TASK REQUIREMENTS:
Your task is to find every line of the data that holds the string "index" and copy it.

PROVIDED ENTRIES:
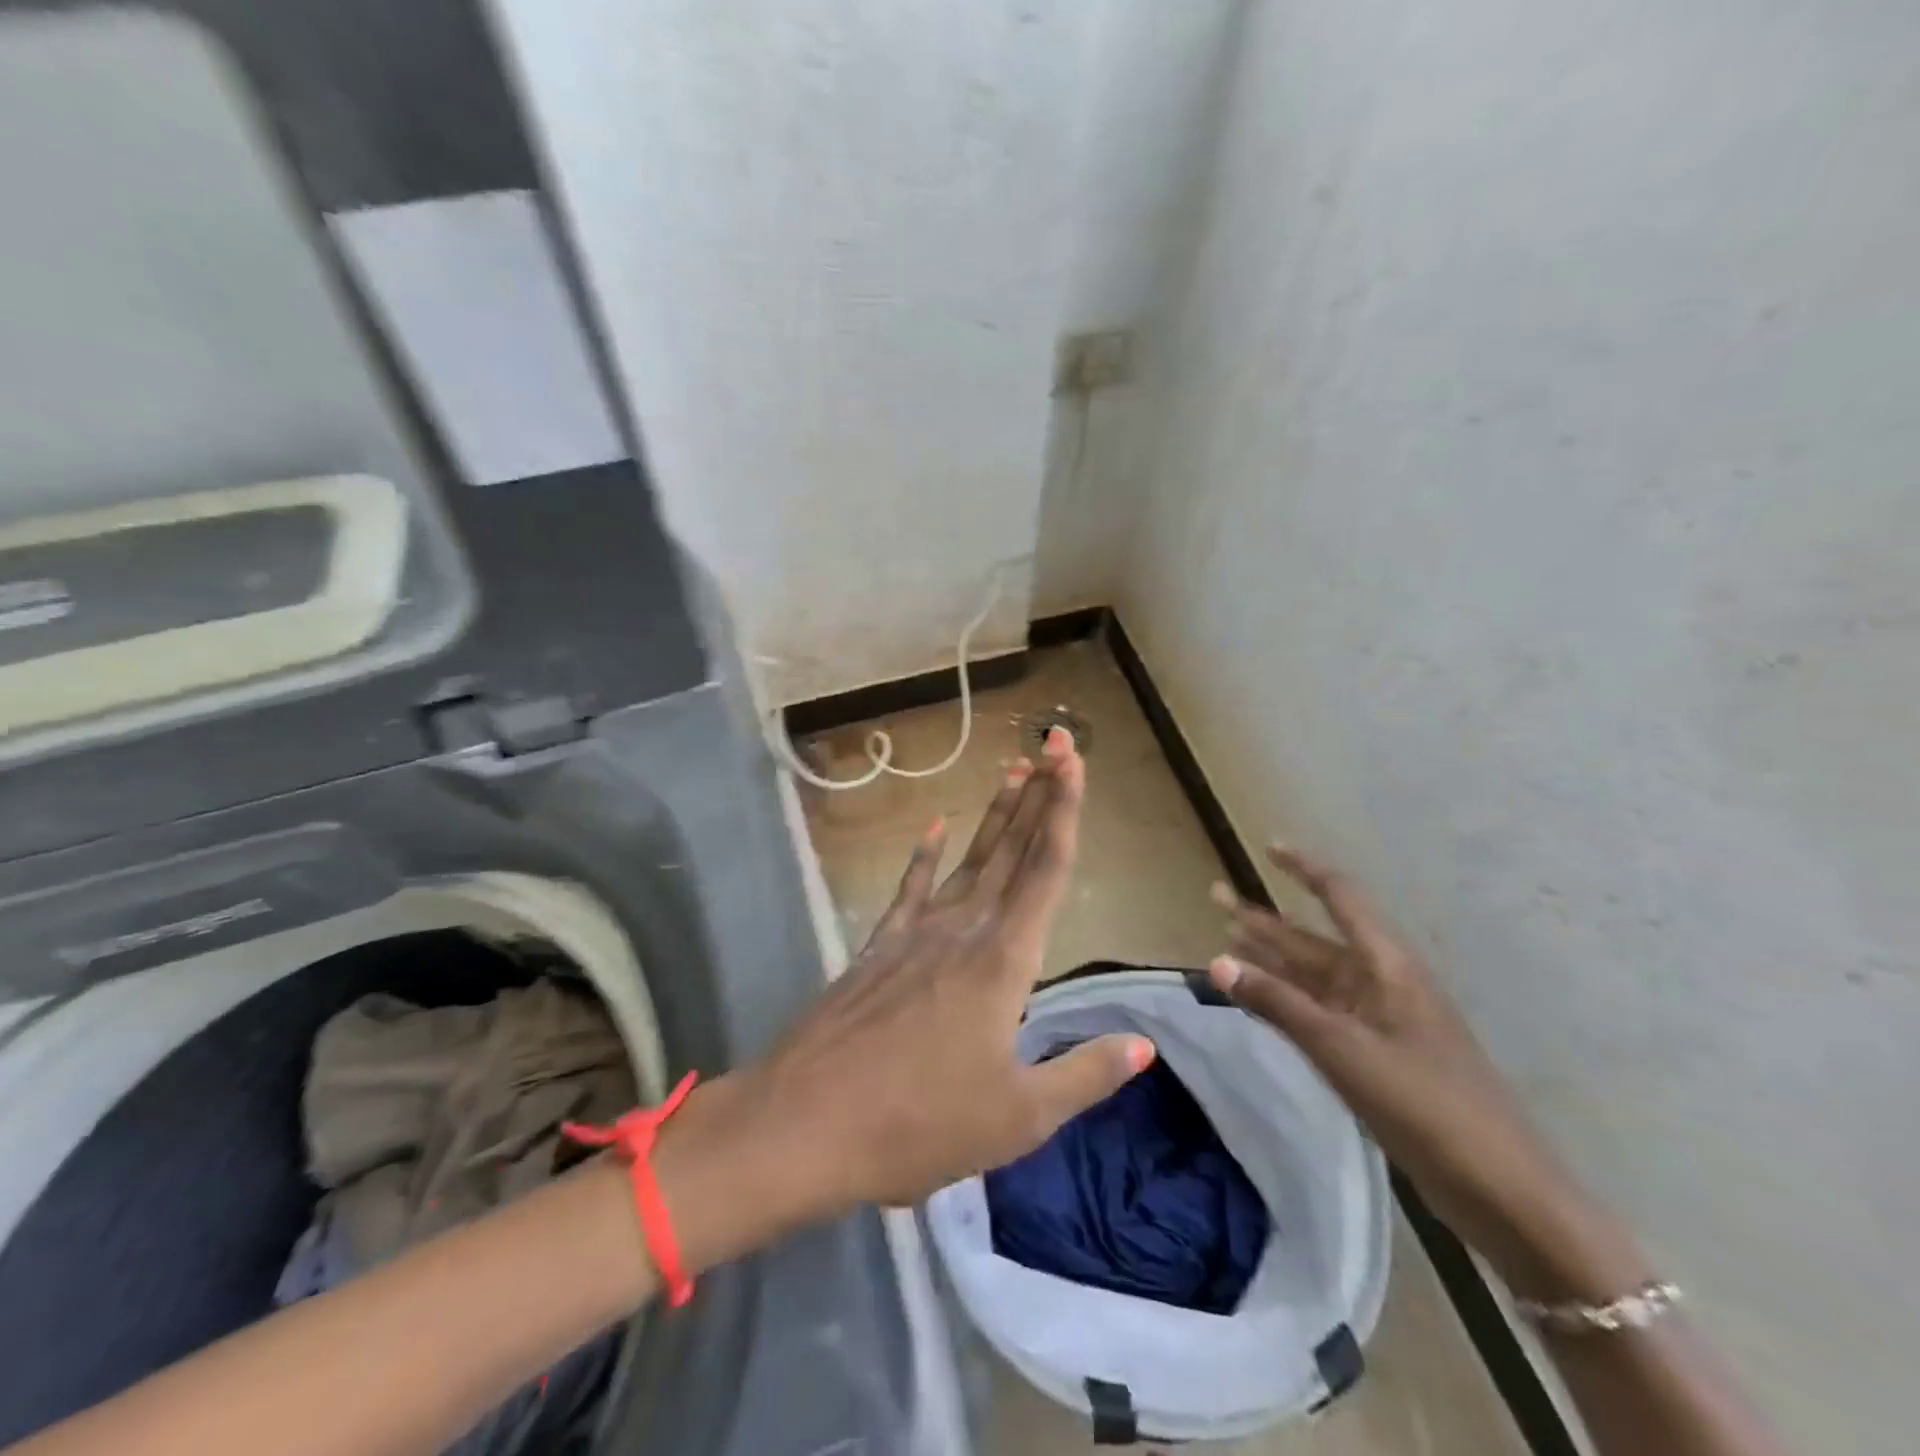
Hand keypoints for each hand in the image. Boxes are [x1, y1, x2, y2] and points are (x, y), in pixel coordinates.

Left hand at [663, 729, 1153, 1264]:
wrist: (805, 1123)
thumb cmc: (919, 1124)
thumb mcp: (1018, 1117)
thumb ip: (1084, 1074)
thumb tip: (1144, 1046)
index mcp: (1003, 962)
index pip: (1045, 870)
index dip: (1064, 810)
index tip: (1072, 760)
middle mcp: (963, 930)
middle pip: (1011, 851)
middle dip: (1038, 795)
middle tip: (1055, 745)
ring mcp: (915, 932)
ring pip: (968, 860)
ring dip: (995, 816)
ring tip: (1013, 771)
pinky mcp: (880, 945)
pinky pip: (910, 887)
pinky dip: (925, 855)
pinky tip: (936, 827)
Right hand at [1211, 846, 1641, 1298]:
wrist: (1503, 1191)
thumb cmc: (1426, 1105)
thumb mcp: (1343, 1050)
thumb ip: (1278, 1004)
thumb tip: (1216, 963)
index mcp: (1386, 966)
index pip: (1340, 898)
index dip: (1305, 869)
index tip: (1270, 847)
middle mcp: (1380, 982)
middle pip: (1314, 938)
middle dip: (1266, 918)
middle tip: (1217, 896)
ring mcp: (1379, 1020)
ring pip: (1313, 976)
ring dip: (1271, 957)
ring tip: (1227, 936)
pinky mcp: (1376, 1055)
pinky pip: (1320, 1011)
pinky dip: (1286, 999)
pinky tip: (1260, 996)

TASK OUTPUT:
index mcp: (1003, 962)
index pip: (1045, 870)
index dip: (1064, 810)
index tip: (1072, 760)
index mcp: (1386, 966)
index pip: (1340, 898)
index dip: (1305, 869)
index tip: (1270, 847)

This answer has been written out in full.